= Irish Hobby =

Extinct breed of pony

The Irish Hobby is an extinct breed of horse developed in Ireland prior to the 13th century. The breed provided foundation bloodlines for several modern horse breeds, including breeds as diverse as the Connemara pony and the Irish Draught. Palfreys were known as haubini in France, which eventually became hobbeye. These animals eventually found their way to Ireland where the Irish Hobby developed.

The breed was mentioned in 1375 by the poet John Barbour, who called them hobynis in his poem, The Bruce. He also mentioned them in his work Reliquiae Antiquae, noting their speed.
And one amang, an Iyrysch man,
Uppone his hoby swyftly ran...

Mares of Irish Hobby breeding may have been among the native horse breeds of Ireland that provided foundation stock for the Thoroughbred.

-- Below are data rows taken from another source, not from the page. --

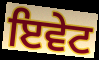
ਇਵੇਟ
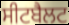
ਸੀਟਬੈਲਟ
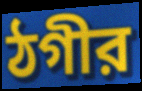
ঠগীর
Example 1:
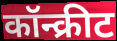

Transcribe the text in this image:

कॉन्क्रीट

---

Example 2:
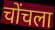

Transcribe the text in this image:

चोंचला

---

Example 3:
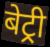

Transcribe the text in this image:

बेट्री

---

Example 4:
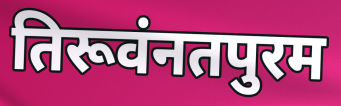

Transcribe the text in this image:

तिरूवंनतपुरम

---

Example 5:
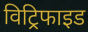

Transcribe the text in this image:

विट्रिफाइड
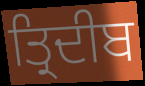
ਤ੍ਰਿਦੀਬ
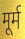
मूर्म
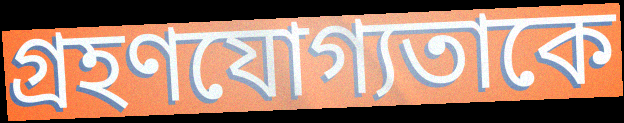
গ্রহণযোগ্যতাকে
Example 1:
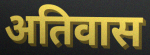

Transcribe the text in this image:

अतिवास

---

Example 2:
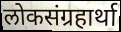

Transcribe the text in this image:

लोकसंग्रहार्था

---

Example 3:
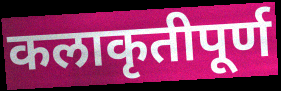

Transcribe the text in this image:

कलाकृतीपूर्ण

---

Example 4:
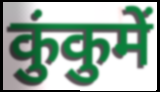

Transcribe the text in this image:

कुंकुमें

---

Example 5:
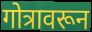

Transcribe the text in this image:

गोत्रावरून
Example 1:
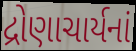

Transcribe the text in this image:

દ્રોણાચાર્યનાં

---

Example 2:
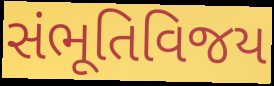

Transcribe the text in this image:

સંભૂતિવિજય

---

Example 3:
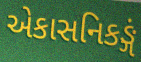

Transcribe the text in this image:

એકાસનિકઙ્ગં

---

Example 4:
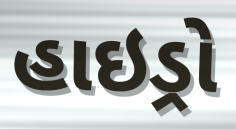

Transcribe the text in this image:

There is a great deal of evidence that the Irish Hobby was imported to England and Scotland for various activities, including racing, "...they be so light and swift." Horses were traded in Ireland at the Cahirmee Horse Fair near the town of Buttevant, reputed to be one of the oldest horse fairs, since medieval times.

This quick and agile horse was also popular for skirmishing, and was often ridden by light cavalry known as Hobelars. Hobbies were used successfully by both sides during the Wars of Scottish Independence, with Edward I of England trying to gain advantage by preventing Irish exports of the horses to Scotland. Robert Bruce employed the hobby for his guerrilla warfare and mounted raids, covering 60 to 70 mi a day.

The breed is the origin of the term hobby horse. A common Irish phrase associated with the term is "go get on your hobby horse", which is an idiom to complain about a subject, topic, or issue in which one is excessively interested.